EXCERPT TO READ
------------------------

Duality and Certificates

How the dual problem produces lower bounds, sensitivity information, and sometimes exact certificates of optimality.
Modified

April 26, 2026

Keywords

duality, dual problem, weak duality, strong duality, certificate

1 Role

This page closes the first-pass optimization spine.

It explains how optimization problems produce a second problem, the dual, whose feasible points certify lower bounds and whose optimal solutions often reveal sensitivity, structure, and exact optimality.

2 First-Pass Promise

Read this page after Constrained Optimization, KKT, and Lagrangians.

If you stop here, you should still understand:

  • what the dual function is
  • why weak duality gives a lower-bound certificate
  • when strong duality lets primal and dual solutions meet
  • why dual variables carry sensitivity information

3 Why It Matters

Duality is one of the reasons optimization feels deeper than just minimize a formula.

Instead of looking only at candidate primal solutions, duality lets you reason from the other side:

  • produce lower bounds on the best achievable value
  • certify that a proposed solution is already optimal
  • understand which constraints are expensive or binding
  • reformulate a problem into a form that is easier to solve or interpret

This is why duality appears everywhere:

  • in support vector machines and kernel methods
  • in regularized estimation and sparse recovery
  • in control and model predictive control
  • in decomposition methods and large-scale optimization
  • in differentiable optimization layers, where KKT and dual systems become part of a learning pipeline

4 Prerequisite Recall

  • the Lagrangian is

\[ \mathcal{L}(x,\lambda,\nu) = f(x)+\sum_{i=1}^m \lambda_i g_i(x)+\nu^\top(Ax-b) \]

for inequality multipliers \(\lambda \ge 0\) and equality multipliers \(\nu\) - KKT conditions combine primal feasibility, dual feasibility, stationarity, and complementary slackness - in a convex problem with suitable regularity, KKT conditions become sufficient

5 Intuition

The primal problem asks:

what is the best feasible decision x?

The dual problem asks a different question:

what lower bound on the optimal value can I certify by weighting the constraints?

------------------------

WHAT TO WORK ON
Pick up the page on duality and certificates right after its final line and write the next part in the same manner.

RECORDED DATA

------------------------

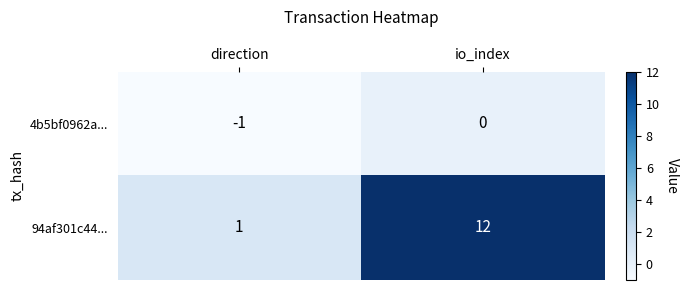

Which series has the largest range (max minus min)?

94af301c44...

------------------------

RESPONSE AREA
The Lagrangian temporarily relaxes the constraints and adds penalties for violating them. If the multipliers have the right sign, minimizing the Lagrangian over \(x\) produces a quantity that can never exceed the true primal optimum. That quantity is the dual function.

So the dual problem is a search over good lower bounds.

When the best lower bound equals the primal optimum, there is no gap, and the primal-dual pair certifies optimality exactly.

This is the main picture:

  • primal feasible point -> upper bound on the optimum
  • dual feasible point -> lower bound on the optimum
  • matching bounds -> certificate of optimality

6 Formal Core

Consider the constrained problem

\[ \begin{aligned} \text{minimize} \quad & f(x) \\ \text{subject to} \quad & g_i(x) \le 0,\quad i=1,\dots,m, \\ & Ax=b. \end{aligned} \]

Definition 1 (Definition) The dual function is

\[ q(\lambda,\nu)=\inf_x \mathcal{L}(x,\lambda,\nu), \]

where

\[ \mathcal{L}(x,\lambda,\nu) = f(x)+\sum_{i=1}^m \lambda_i g_i(x)+\nu^\top(Ax-b) \]

and \(\lambda \ge 0\).

The dual problem is

\[ \begin{aligned} \text{maximize} \quad & q(\lambda,\nu) \\ \text{subject to} \quad & \lambda \ge 0. \end{aligned} \]

Theorem 1 (Weak Duality) For every primal feasible point \(x\) and every dual feasible pair \((\lambda,\nu)\),

\[ q(\lambda,\nu)\le f(x). \]

In particular, if \(p^\star\) is the primal optimum and \(d^\star\) is the dual optimum, then

\[ d^\star \le p^\star. \]

So every dual feasible point is already a valid lower-bound certificate.

Theorem 2 (Strong Duality (Convex Case)) If the primal problem is convex and a regularity condition such as Slater’s condition holds, then

\[ d^\star = p^\star. \]

In that case, an optimal primal-dual pair certifies optimality exactly.

Under the same convex regularity assumptions, KKT conditions are the compact certificate tying strong duality to first-order geometry.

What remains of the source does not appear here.